Whenever a line in the data contains "shoulder", show that line.

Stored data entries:
=== Section Start ===

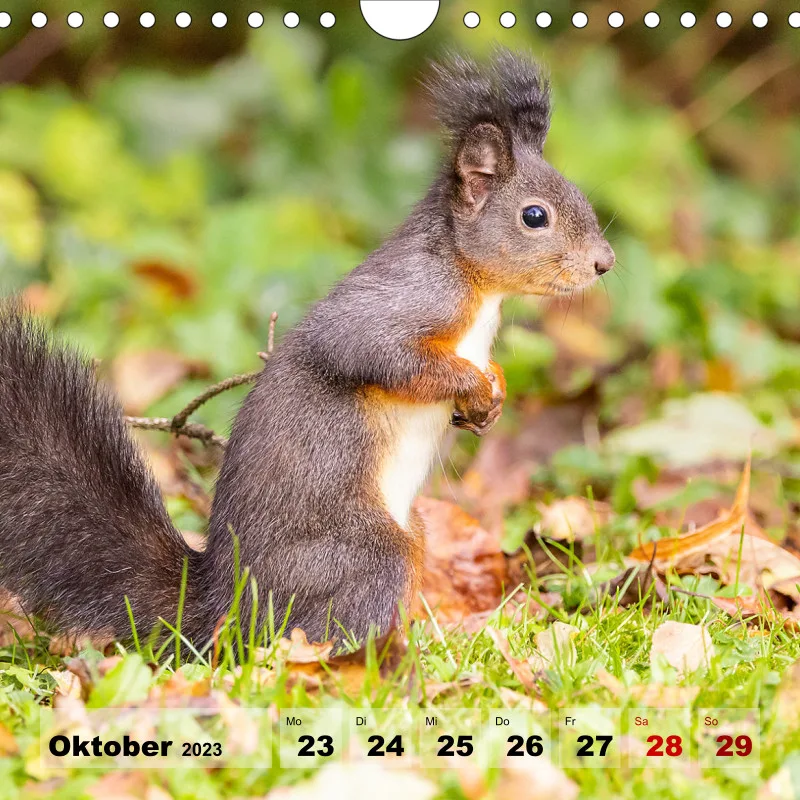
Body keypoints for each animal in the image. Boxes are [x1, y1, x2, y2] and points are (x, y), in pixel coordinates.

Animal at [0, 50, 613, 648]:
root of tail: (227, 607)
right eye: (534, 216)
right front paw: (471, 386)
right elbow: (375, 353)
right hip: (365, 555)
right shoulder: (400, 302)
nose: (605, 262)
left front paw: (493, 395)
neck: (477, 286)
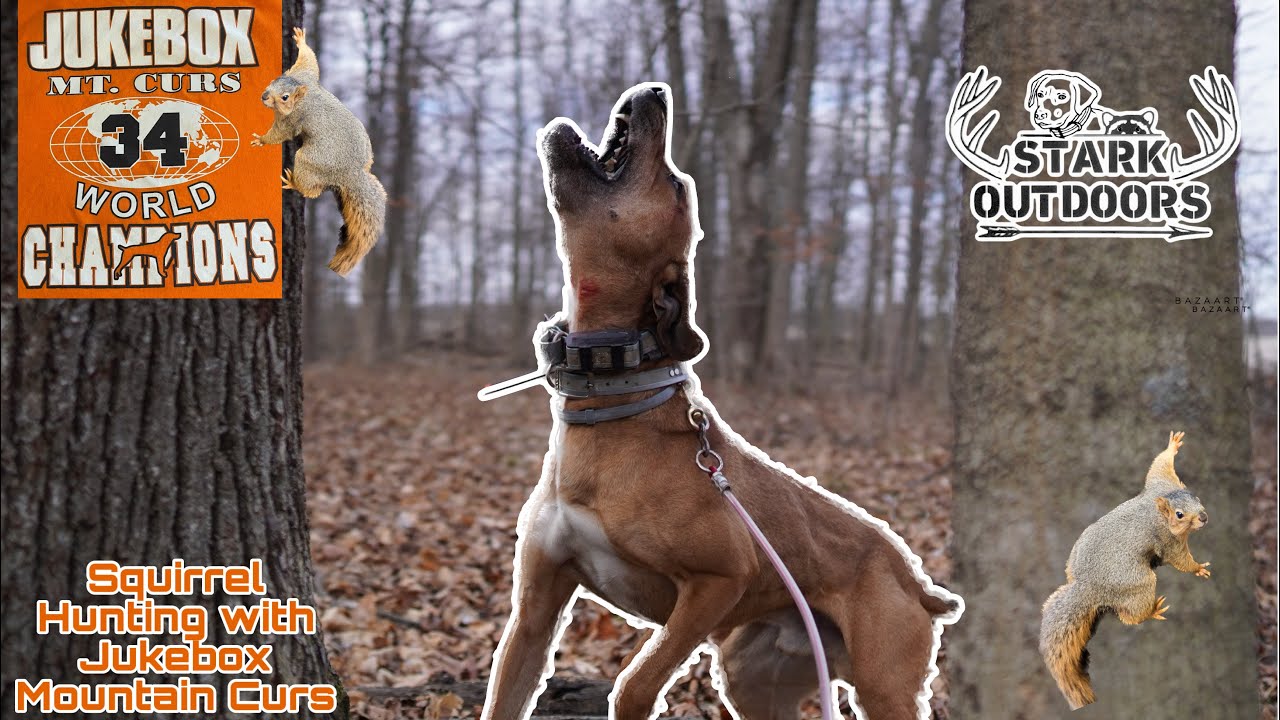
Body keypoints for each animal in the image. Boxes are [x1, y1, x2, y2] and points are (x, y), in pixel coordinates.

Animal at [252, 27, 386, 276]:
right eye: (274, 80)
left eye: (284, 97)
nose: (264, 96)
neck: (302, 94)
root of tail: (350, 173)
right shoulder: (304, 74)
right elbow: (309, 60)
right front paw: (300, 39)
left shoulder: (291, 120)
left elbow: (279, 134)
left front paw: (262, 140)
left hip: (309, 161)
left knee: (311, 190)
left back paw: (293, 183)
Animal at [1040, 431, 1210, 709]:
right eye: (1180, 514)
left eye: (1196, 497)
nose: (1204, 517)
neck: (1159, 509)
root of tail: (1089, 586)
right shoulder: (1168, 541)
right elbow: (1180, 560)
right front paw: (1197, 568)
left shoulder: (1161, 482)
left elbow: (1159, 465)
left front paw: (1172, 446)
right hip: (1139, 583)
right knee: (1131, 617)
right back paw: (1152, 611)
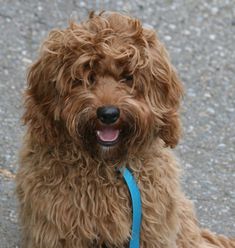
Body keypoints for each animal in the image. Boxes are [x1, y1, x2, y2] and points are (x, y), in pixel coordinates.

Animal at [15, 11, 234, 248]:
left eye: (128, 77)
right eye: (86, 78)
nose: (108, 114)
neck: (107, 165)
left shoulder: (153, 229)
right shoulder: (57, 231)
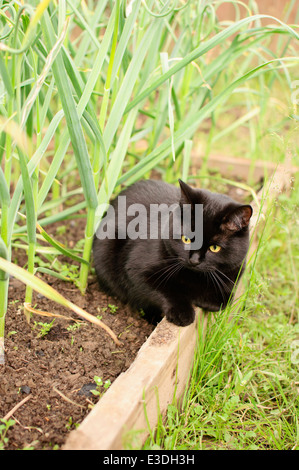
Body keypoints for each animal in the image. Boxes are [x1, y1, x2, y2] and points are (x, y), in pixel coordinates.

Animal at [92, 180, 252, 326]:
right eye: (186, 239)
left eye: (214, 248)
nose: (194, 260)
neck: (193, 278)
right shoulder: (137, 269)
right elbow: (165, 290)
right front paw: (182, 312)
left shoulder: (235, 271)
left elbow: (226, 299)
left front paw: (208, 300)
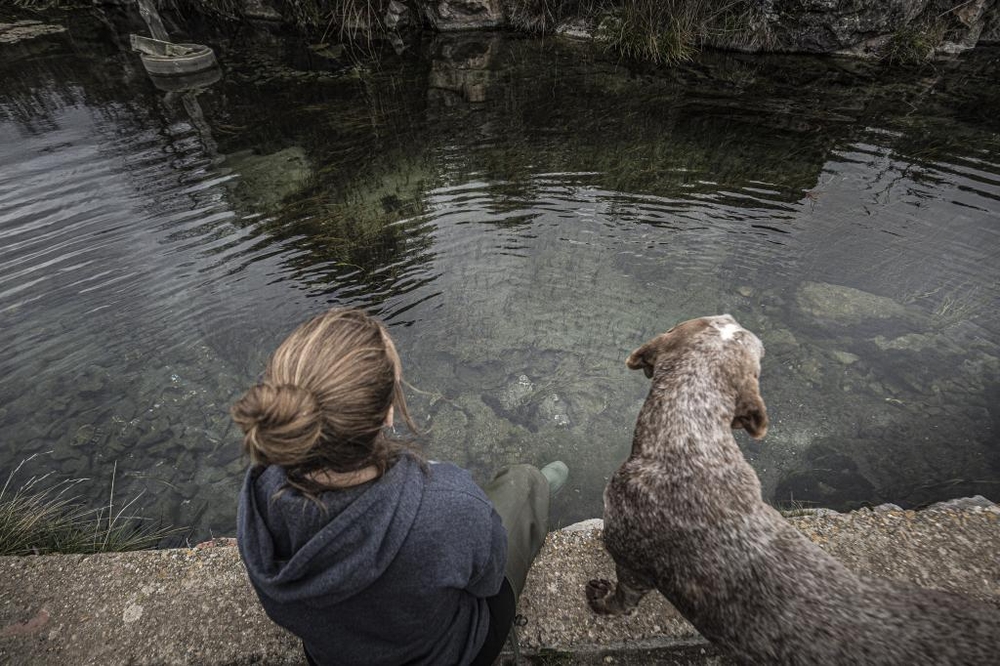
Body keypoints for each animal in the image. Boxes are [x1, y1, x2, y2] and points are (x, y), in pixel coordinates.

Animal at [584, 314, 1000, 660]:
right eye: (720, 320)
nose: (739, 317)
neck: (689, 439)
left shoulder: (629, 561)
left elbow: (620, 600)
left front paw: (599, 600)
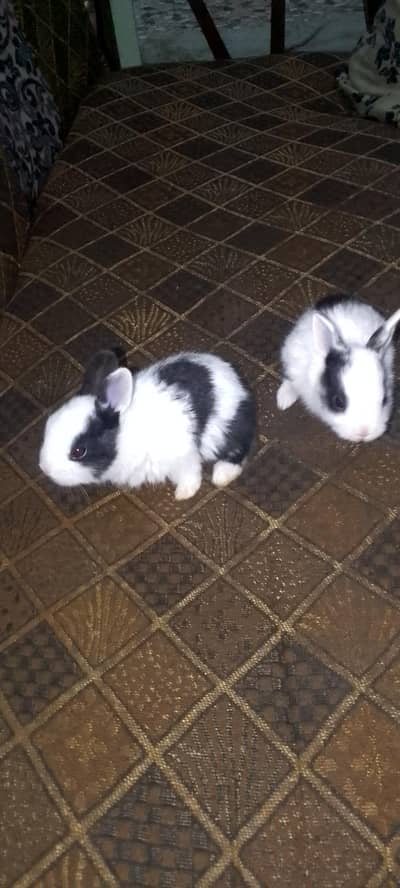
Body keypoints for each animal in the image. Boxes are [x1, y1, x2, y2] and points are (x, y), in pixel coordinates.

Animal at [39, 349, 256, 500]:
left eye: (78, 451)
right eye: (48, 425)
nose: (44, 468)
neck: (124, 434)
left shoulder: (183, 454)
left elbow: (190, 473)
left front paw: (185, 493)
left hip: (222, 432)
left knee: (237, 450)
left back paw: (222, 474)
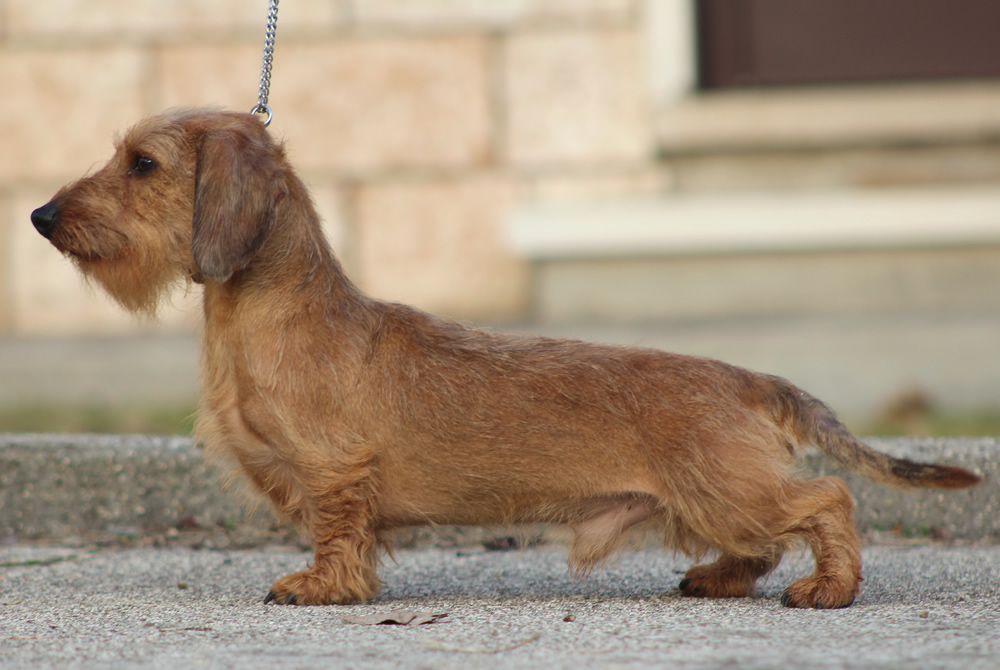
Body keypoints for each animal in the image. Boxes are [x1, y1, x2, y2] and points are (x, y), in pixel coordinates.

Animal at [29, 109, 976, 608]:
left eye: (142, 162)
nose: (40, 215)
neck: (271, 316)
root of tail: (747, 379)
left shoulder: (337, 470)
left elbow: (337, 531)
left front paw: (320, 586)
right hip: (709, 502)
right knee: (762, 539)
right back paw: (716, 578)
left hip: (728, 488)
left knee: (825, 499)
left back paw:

=== Section End ===

● **TASK OUTPUT**
right shoulder: (400, 302)
right shoulder: (304, 74)
left shoulder: (291, 120)
right shoulder: (1168, 541)
left shoulder: (1161, 482)
left shoulder: (153, 229)
right shoulder: (57, 231)
right shoulder: (137, 269)
left shoulder: (235, 271)
left shoulder: (629, 561)
left shoulder: (183, 454)
left shoulder: (337, 470)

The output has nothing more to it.